On the other hand, Pio Jumarang must, we think, be acquitted. His guilt is made to rest solely upon the uncorroborated testimony of his coaccused, Ildefonso Sarmiento which, in very important respects, is contradicted by his own previous written statements. Thus, while, in his written confession, Sarmiento admitted having planned, with Jumarang, the death of the old woman, in his testimony in court he averred that, when he was invited by Jumarang to go to her place, he had no knowledge whatsoever of the purpose which Jumarang had in mind. Again, while in his written confession, Sarmiento admitted having assisted in the killing of the old woman by holding her by her hands, in his testimony in court he denied having had such intervention, stating that he confined himself to passively standing by while she was being strangled to death by Jumarang.

We have had an occasion to hold that the testimony of an accomplice should be received with caution, since, as is usual with human nature, a culprit, confessing a crime, is likely to put the blame as far as possible on others rather than himself. (People v. Mandangan, 52 Phil., 62.) And we have laid down the general rule that the testimony of an accomplice shall not be sufficient as ground for conviction, unless supported by other evidence. (People v. De Otero, 51 Phil., 201.) There are, undoubtedly, certain exceptional instances in which the sole testimony of an accomplice may, even if uncorroborated, be sufficient, as when it is shown to be sincere in itself, because given unhesitatingly and in a straightforward manner, and is full of details which, by their nature, could not have been the result of deliberate afterthought. In the instant case, the testimony of Sarmiento is lacking in those characteristics of sincerity. It is not only contrary to his previous written statements on material points, but also is shown to be false on other respects, as the lower court itself declares. The trial court gave no credence to Sarmiento’s claim that it was Jumarang who strangled the old woman to death, and observed that, while Sarmiento told his story in a "general and incoherent manner", Jumarang gave his in a very "direct, coherent and specific manner." And the record discloses that, while Jumarang was testifying, Sarmiento was trying to hide his face.

Furthermore, the alibi offered by Jumarang appears credible. He averred that, early in the morning of January 31, 1939, he arrived at the barrio of Pugadlawin, four kilometers from the scene of the crime, and from 7 a. m. to 5 p. m. he was busy hauling firewood in said barrio for Juan Ferret, the barrio lieutenant. From P1 a. m. to 1 p. m. of that day he took his carabao to rest, took lunch in the house of the barrio lieutenant, and, after a while, resumed his work at about one o’clock. This alibi is corroborated by Juan Ferret, the barrio lieutenant, who has no motive of partiality in this case.

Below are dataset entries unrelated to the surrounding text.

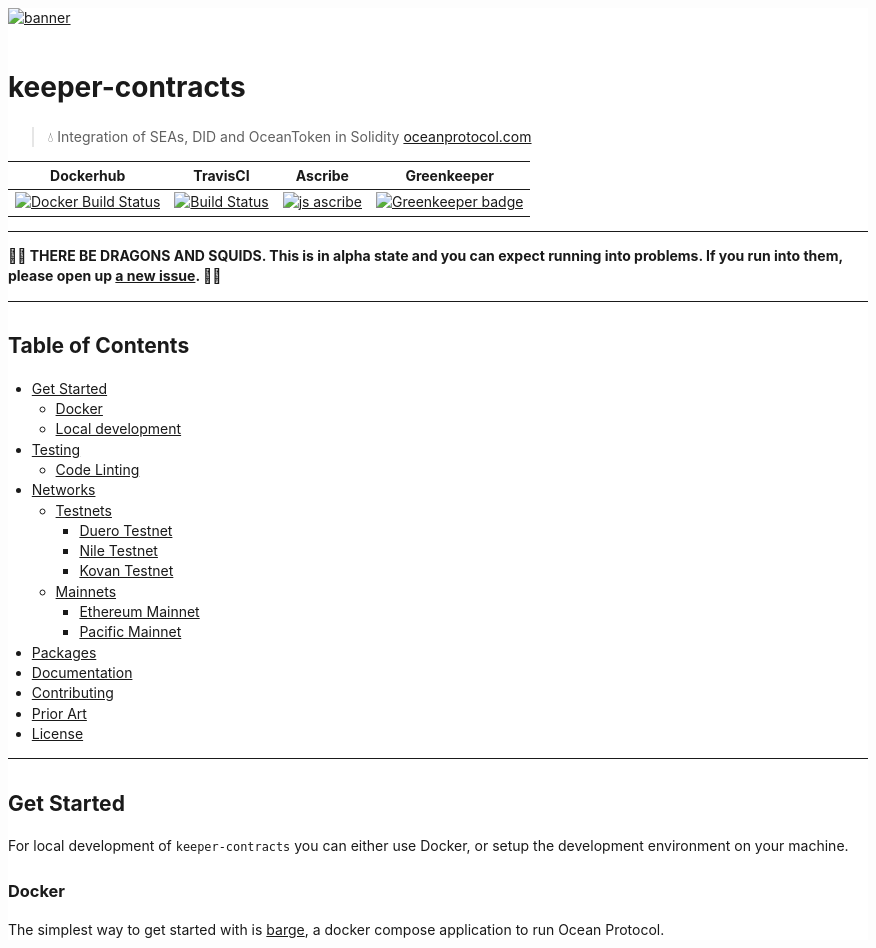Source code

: [![banner](https://raw.githubusercontent.com/oceanprotocol/art/master/github/repo-banner%402x.png)](https://oceanprotocol.com)

# keeper-contracts

> 💧 Integration of SEAs, DID and OceanToken in Solidity
> [oceanprotocol.com](https://oceanprotocol.com)

| Dockerhub | TravisCI | Ascribe | Greenkeeper |
|-----------|----------|---------|-------------|
|[![Docker Build Status](https://img.shields.io/docker/build/oceanprotocol/keeper-contracts.svg)](https://hub.docker.com/r/oceanprotocol/keeper-contracts/)|[![Build Status](https://api.travis-ci.com/oceanprotocol/keeper-contracts.svg?branch=master)](https://travis-ci.com/oceanprotocol/keeper-contracts)|[![js ascribe](https://img.shields.io/badge/js-ascribe-39BA91.svg)](https://github.com/ascribe/javascript)|[![Greenkeeper badge](https://badges.greenkeeper.io/oceanprotocol/keeper-contracts.svg)](https://greenkeeper.io/)|

---

**🐲🦑 THERE BE DRAGONS AND SQUIDS. This is in alpha state and you can expect running into problems. If you run into them, please open up [a new issue](https://github.com/oceanprotocol/keeper-contracts/issues). 🦑🐲**

---


## Table of Contents

  - [Get Started](#get-started)
     - [Docker](#docker)
     - [Local development](#local-development)
  - [Testing](#testing)
     - [Code Linting](#code-linting)
  - [Networks](#networks)
     - [Testnets](#testnets)
        - [Duero Testnet](#duero-testnet)
        - [Nile Testnet](#nile-testnet)
        - [Kovan Testnet](#kovan-testnet)
     - [Mainnets](#mainnets)
        - [Ethereum Mainnet](#ethereum-mainnet)
        - [Pacific Mainnet](#pacific-mainnet)
  - [Packages](#packages)
  - [Documentation](#documentation)
  - [Contributing](#contributing)
  - [Prior Art](#prior-art)
  - [License](#license)
  
---

## Get Started

For local development of `keeper-contracts` you can either use Docker, or setup the development environment on your machine.

### Docker

The simplest way to get started with is [barge](https://github.com/oceanprotocol/barge), a docker compose application to run Ocean Protocol.
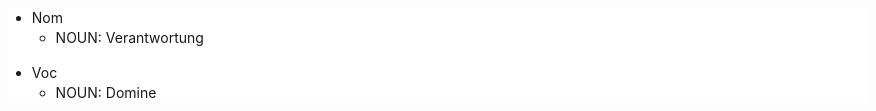   </td>
</tr>
<tr>
  <td width="16%" valign="top">

  </td>
  <td width="16%" valign="top">
  <ul>
    <li>Nom
      <ul>
        <li>NOUN: Verantwortung</li>
      </ul>
    </li>
  </ul>

  </td>
  <td width="16%" valign="top">

  </td>
  <td width="16%" valign="top">

  </td>
  <td width="16%" valign="top">

  </td>
  <td width="16%" valign="top">

  </td>
</tr>
<tr>
  <td width="16%" valign="top">

  </td>
  <td width="16%" valign="top">
  <ul>
    <li>Voc
      <ul>
        <li>NOUN: Domine</li>
      </ul>
    </li>
  </ul>

  </td>
  <td width="16%" valign="top">

  </td>
  <td width="16%" valign="top">

  </td>
  <td width="16%" valign="top">

  </td>
  <td width="16%" valign="top">

  </td>
</tr>
<tr>
  <td width="16%" valign="top">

The lower court observed that "there is absolutely nothing in the conduct of Jumarang to demonstrate a guilty conscience or the existence of remorse on his part. He had been subjected to very strict questioning by the constabulary and by the officials, and he has consistently denied participation. His testimony in court, while apparently weak in connection with the close friendship between him and Sarmiento and with respect to that he had been doing between 11: 30 in the morning and 1: 30 in the afternoon, is entirely natural and coherent in all other respects and shows no signs or evidence of a guilty conscience." This observation is amply borne out by the evidence of the case. In the night of the 31st of January, Jumarang kept vigil in the house of the deceased, freely mingled with the people, and even participated in the game known as "juego de prenda." On the day following, he resumed his world, showing no sign of uneasiness on his part, until five o’clock in the afternoon, when he was called by the constabulary soldiers to accompany them to the house of Alfredo Relevo for the arrest of Sarmiento. And when Sarmiento was arrested, he gave no indication whatsoever that Jumarang had any participation in the crime. Under these circumstances, we cannot let our mind rest at ease as to the certainty of Jumarang’s guilt.

Judgment is accordingly reversed as to Pio Jumarang, with half of the costs de oficio, and affirmed with respect to Ildefonso Sarmiento, with costs.

Avanceña, C.J., Imperial, Diaz, Laurel and Concepcion, JJ., concur.